Pour ceux qui restent au village la vie continue comme avant, mais en apparence seulement.  Hormis les éleveurs, qui vendent leur lait et leur fromage, ou leurs porcs, et les propriétaires de vignes qui peuvent encore vendre un peu de leur vin, nul ne tire plus profit, sinon à la marge, de quoi que ce soit d’un point de vue commercial.  Des ouvriers agricoles, payés à la journée, continuent à piocher les vignes, à effectuer d’autres travaux agricoles ou bien déssouchent des racines de bruyère qu’ils vendent à un scieur d’ébauchons de pipes, mais il s’agit de travaux précaires qui ne durèrent que quelques années.

Vint ensuite, au cours du deuxième après-guerre, l’exploitation des aulnes (alzi) par de nouveaux entrepreneurs et une main-d’oeuvre précaire et peu nombreuse; elle s’achève à son tour, plus rapidement que les précédentes.


Enfin, petit à petit, l’élevage de chèvres, de vaches et de porcs a presque disparu.


De la sorte, les règles administratives et juridiques datant du 17è siècle, si elles ne cessent pas d’exister, n’ont plus d’utilité pratique.


Parallèlement, le nombre d’habitants à l’année continue de chuter: de 510 en 1954 et 213 en 1962 et à 116 en 2011.  On constate le même déclin aggravé en examinant la pyramide des âges.


Voila, très (trop?) rapidement résumée, comment Pietra a évolué  depuis quatre siècles.


Bien des “prophètes” s’empresseraient de tirer d’un tel constat des “prévisions” catastrophiques.  Il pleurent déjà, à longueur d’articles de presse, sur l’inévitable désertification de la Corse de l’intérieur.  Il n’est pas question de nier un tel état de fait, mais on peut, pour le moins, affirmer sans crainte d’être contredit qu’il n’y là a rien d’inexorable.  L’évolution de deux autres villages de montagne, Bocognano et Vezzani, semblent bien le montrer.


Bocognano comptait 646 habitants en 1954, 432 en 1962 et 470 en 2011; Vezzani respectivement 604, 408 et 321 aux mêmes dates.  Dans l’un comme dans l’autre village se tiennent des foires annuelles qui connaissent un réel succès:  La foire de la châtaigne début décembre à Bocognano, la foire du bois début août à Vezzani.  Tout cela n’est pas né de rien, mais de la volonté des habitants, des associations qu’ils ont su créer et faire vivre en union avec les producteurs de produits locaux.
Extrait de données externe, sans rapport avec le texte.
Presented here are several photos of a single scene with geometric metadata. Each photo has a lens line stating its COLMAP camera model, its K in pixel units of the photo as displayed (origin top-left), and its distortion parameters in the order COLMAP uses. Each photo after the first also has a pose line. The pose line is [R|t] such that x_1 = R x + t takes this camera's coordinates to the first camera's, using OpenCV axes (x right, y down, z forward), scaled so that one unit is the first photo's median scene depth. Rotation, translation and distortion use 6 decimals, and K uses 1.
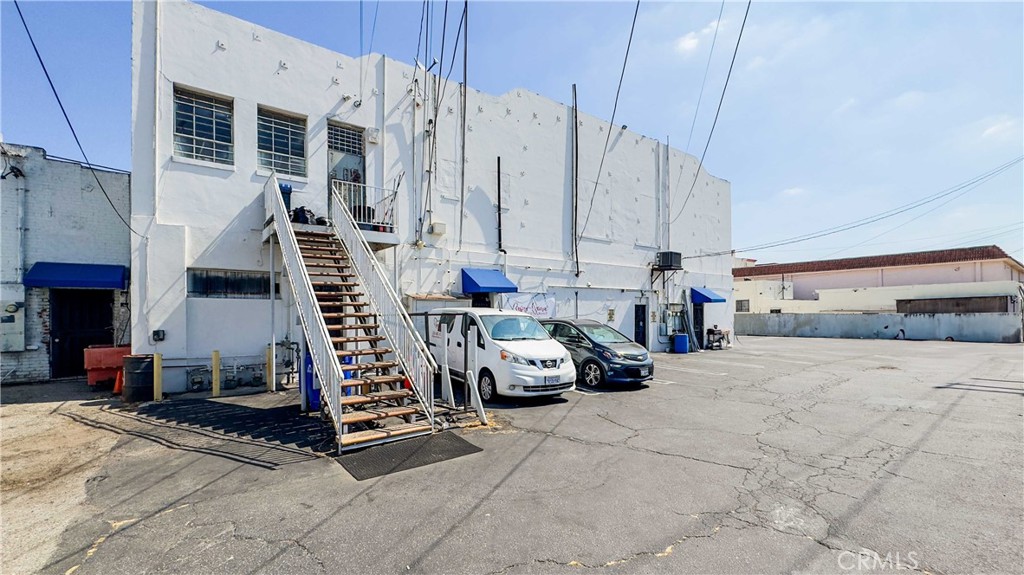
lens RADIAL K [[436.9, 0, 523.1], [0, 436.9, 309.9], [0, 0, 1]] dist [-0.002018, -0.000140]
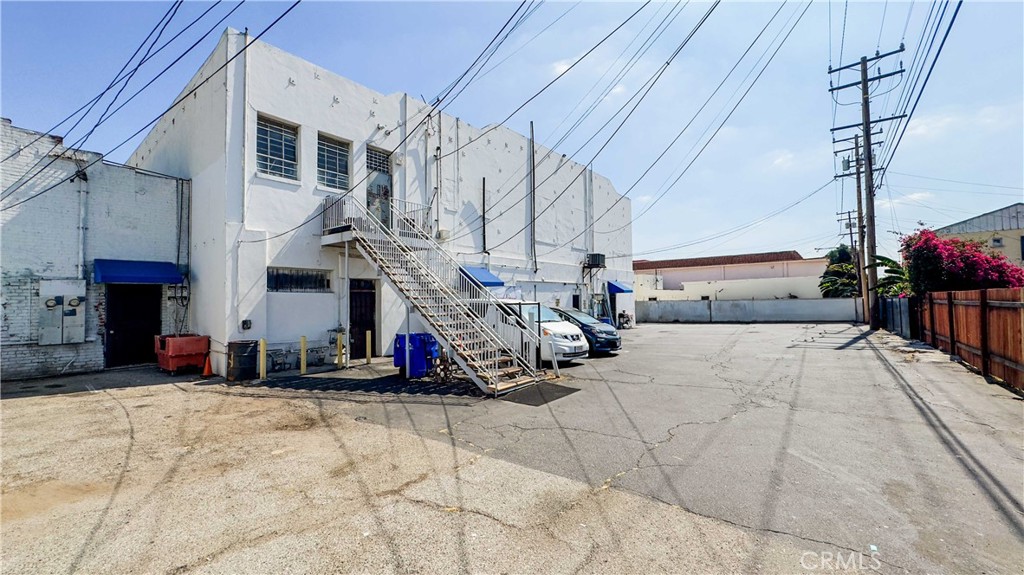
lens RADIAL K [[406.9, 0, 512.0], [0, 406.9, 287.5], [0, 0, 1]] dist [-0.002718, -0.000070]
pose [[0.973560, -0.000571, 0.228429, -0.274001], [0.006860, 0.999619, -0.026737, -0.004975], [-0.228326, 0.027597, 0.973193, -0.160383]]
La même volonté, qui commence à se révéler ailleurs dans la montagne corse, apparaît comme le moyen de combattre la désertification, en s’attachant à développer la production et la vente de produits anciens ou nouveaux qui existent ici comme ailleurs et qu’il s’agit, souvent, de “redécouvrir.


Cet été, des articles de journaux indiquent que le temps des lamentations semble révolu.  On y parle de réunions ouvertes à toute la population qui se tiennent ici et là où des idées nouvelles sont exposées; des perspectives commencent à être tracées qui rompent avec le “tout tourisme”.  Bref, on assiste à un début prometteur de recherches de solutions nouvelles qui favorise les initiatives individuelles et collectives.


Puissions-nous en profiter, nous aussi, pour refuser le déclin, pour réfléchir ensemble sur ce que l’on pourrait encore tirer de notre sol.  L’avenir de notre beau village en dépend.



1 Fernand Ettori:  “La paix génoise” (dans “Histoire de la Corse” sous la direction de Paul Arrighi).

2 Fernand Ettori, ouvrage cité.

3 Fernad Ettori, ouvrage cité.

4 Le “téléphérique”, passait au dessus de la vallée de “Bussu” reliant Pietra à Petramala sur la route de Prunete à Alisgiani.  Il fonctionna jusqu’à ce que, vers 1935-36, les camions puissent emprunter sans risque la route d’Alistro à Pietra.

5 On sera surpris en jetant coup d’oeil, via Internet, sur le site de l’évêché de Tunis, d’y relever bon nombre de mariages de Piétrolaises et de Piétrolais à la fin du 19è siècle et au début du 20è.

6 Francis Pomponi, “Histoire de la Corse”.